→ **Excerpted text**
--------
My biggest problem with the screening was not determining what medical problems and physical complaints where problematic for police service, but maintaining order among the free-ranging Pashtuns (the predominate tribal group in Kandahar comprising the vast majority of the police there) who often seemed oblivious to requests for straight lines and an orderly procedure through the stations of the medical evaluation process. Most of them were shocked, and then amused to the point of distraction, that they were expected to collect and then give to a stranger a sampling of their urine. As soon as some of them learned I was a physician, they left whatever stage of processing in which they found themselves to tell me (in unintelligible Pashtu) about their stomach pain, or headache, or immediate need for a vitamin injection (a very popular therapy in Afghanistan) or intravenous fluids.

A serious architectural design flaw, which added to the overall confusion, had the base store and barber shop located along the same hallway as the medical clinic. The screening process began with a line for the urinalysis station outside the building, as the Afghans went to outdoor portable toilets to collect their specimen; but often during the day I had wayward trainees who had left their respective groups elsewhere on the compound for a trip to the store or barber (neither of which kept discernible business hours), thus mixing themselves with the class I was trying to move from urinalysis to the clinic proper for an exam. I found myself yelling in PashtuDookahn bundee! Dookahn bundee!” (“The store is closed!”) at dozens of Afghans attempting to destroy the little order I could maintain by pushing their way through the hallways to the store entrance. (Luckily very few of the policemen wanted haircuts.)
--------
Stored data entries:
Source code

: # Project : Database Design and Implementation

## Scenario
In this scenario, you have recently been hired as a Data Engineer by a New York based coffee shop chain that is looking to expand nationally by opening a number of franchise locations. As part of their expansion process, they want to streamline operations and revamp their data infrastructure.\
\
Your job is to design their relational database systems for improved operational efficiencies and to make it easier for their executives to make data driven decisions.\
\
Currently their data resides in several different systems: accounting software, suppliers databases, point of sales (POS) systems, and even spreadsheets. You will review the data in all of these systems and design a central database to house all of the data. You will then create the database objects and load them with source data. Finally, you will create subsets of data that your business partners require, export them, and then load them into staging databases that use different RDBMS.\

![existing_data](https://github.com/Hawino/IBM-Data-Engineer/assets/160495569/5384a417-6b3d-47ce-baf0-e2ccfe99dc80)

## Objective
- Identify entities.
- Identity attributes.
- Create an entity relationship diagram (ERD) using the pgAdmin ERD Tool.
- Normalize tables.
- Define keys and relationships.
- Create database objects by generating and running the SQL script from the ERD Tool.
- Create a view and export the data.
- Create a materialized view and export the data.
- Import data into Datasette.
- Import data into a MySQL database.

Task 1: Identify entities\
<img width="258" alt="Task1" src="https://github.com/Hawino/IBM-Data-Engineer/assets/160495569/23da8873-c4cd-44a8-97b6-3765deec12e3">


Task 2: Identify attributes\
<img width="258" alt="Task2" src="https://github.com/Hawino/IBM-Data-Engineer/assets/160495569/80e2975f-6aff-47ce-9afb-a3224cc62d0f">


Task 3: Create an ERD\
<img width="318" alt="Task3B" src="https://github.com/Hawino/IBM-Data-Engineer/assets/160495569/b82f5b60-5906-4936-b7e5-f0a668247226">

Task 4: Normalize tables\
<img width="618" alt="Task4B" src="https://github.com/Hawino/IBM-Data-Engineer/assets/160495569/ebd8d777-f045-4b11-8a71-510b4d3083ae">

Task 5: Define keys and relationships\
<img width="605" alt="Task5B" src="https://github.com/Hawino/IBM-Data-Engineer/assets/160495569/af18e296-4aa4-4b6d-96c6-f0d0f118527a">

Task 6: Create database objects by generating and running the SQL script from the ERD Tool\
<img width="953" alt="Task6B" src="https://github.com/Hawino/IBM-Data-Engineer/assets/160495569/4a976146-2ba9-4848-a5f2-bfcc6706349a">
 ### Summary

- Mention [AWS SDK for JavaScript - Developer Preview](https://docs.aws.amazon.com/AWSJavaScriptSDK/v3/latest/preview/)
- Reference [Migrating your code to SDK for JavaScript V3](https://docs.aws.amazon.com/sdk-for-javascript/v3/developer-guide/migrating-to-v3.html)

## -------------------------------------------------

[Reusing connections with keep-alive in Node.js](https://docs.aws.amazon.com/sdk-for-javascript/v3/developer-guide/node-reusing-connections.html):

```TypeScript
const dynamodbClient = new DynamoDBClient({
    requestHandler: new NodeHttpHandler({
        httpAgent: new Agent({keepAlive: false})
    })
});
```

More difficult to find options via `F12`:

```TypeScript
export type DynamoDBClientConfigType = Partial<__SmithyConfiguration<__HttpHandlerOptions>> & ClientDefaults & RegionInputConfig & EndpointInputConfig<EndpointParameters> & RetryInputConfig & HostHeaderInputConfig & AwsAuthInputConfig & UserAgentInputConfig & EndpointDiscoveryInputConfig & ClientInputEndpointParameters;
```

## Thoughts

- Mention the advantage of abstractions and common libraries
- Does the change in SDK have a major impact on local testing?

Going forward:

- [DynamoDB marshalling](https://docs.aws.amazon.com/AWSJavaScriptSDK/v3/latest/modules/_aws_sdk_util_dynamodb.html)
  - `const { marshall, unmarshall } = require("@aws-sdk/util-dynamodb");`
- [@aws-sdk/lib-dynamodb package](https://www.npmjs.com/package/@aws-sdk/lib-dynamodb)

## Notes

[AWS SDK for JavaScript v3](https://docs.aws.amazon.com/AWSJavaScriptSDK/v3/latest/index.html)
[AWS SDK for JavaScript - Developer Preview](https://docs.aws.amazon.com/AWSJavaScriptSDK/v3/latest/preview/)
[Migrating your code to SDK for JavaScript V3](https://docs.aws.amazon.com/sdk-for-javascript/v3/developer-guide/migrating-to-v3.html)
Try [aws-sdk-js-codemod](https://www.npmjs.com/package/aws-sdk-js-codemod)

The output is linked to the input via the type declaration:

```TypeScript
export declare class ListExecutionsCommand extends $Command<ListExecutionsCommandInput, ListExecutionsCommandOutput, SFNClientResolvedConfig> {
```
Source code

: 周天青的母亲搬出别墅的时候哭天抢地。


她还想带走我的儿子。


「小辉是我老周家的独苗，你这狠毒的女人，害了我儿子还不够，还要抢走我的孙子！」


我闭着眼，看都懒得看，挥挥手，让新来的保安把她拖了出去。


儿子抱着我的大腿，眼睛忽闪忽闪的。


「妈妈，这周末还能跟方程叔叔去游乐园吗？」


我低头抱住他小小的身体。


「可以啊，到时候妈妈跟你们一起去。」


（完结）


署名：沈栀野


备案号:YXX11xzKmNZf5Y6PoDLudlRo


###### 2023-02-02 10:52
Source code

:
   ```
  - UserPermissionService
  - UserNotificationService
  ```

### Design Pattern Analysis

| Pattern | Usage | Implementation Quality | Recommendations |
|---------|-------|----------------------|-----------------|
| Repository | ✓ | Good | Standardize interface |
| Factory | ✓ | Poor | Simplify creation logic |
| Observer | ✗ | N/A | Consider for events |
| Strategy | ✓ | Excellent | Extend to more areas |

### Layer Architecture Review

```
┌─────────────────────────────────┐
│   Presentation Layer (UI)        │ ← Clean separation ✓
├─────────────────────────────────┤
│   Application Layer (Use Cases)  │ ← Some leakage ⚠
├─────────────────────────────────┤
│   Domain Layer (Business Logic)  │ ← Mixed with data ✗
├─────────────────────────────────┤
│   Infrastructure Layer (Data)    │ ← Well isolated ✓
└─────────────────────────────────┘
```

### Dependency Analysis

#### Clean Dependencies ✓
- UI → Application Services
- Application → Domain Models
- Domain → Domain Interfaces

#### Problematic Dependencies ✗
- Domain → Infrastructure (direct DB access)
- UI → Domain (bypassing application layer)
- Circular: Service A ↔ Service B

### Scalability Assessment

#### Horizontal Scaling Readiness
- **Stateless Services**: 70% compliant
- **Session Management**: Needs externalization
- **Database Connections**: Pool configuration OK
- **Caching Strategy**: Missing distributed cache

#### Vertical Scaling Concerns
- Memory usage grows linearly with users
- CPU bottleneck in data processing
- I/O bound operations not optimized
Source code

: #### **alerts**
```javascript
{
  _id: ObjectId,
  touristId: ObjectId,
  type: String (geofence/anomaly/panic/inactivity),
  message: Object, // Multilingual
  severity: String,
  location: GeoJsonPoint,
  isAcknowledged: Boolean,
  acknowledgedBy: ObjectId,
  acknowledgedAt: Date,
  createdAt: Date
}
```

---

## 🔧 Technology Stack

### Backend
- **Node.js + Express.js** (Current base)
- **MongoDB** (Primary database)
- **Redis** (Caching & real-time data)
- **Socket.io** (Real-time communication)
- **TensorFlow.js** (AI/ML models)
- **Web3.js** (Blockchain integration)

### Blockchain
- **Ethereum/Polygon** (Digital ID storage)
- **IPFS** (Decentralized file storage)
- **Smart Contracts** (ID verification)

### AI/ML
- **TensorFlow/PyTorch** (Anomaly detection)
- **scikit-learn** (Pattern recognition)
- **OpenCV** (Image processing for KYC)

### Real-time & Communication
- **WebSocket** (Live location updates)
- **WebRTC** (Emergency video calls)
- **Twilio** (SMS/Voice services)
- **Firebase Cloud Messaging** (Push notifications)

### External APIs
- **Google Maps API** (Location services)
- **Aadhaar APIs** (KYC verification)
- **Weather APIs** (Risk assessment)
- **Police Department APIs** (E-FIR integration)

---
--------
→ **Work order 1**
From the account of the police medical screening, print the passage that begins at the words "My biggest problem" and stops after "or intravenous fluids.".
→ **Work order 2**
Answer these questions using the account of the police medical screening:
(a) Which tribal group made up the vast majority of the police in Kandahar?
(b) What therapy is called very popular in Afghanistan?
(c) Which two businesses were located along the same hallway as the medical clinic?

→ **Answer space 1**
My biggest problem with the screening was not determining what medical problems and physical complaints where problematic for police service, but maintaining order among the free-ranging Pashtuns (the predominate tribal group in Kandahar comprising the vast majority of the police there) who often seemed oblivious to requests for straight lines and an orderly procedure through the stations of the medical evaluation process. Most of them were shocked, and then amused to the point of distraction, that they were expected to collect and then give to a stranger a sampling of their urine. As soon as some of them learned I was a physician, they left whatever stage of processing in which they found themselves to tell me (in unintelligible Pashtu) about their stomach pain, or headache, or immediate need for a vitamin injection (a very popular therapy in Afghanistan) or intravenous fluids.

→ **Answer space 2**
(a) The Pashtuns.
(b) A vitamin injection.
(c) The base store and the barber shop.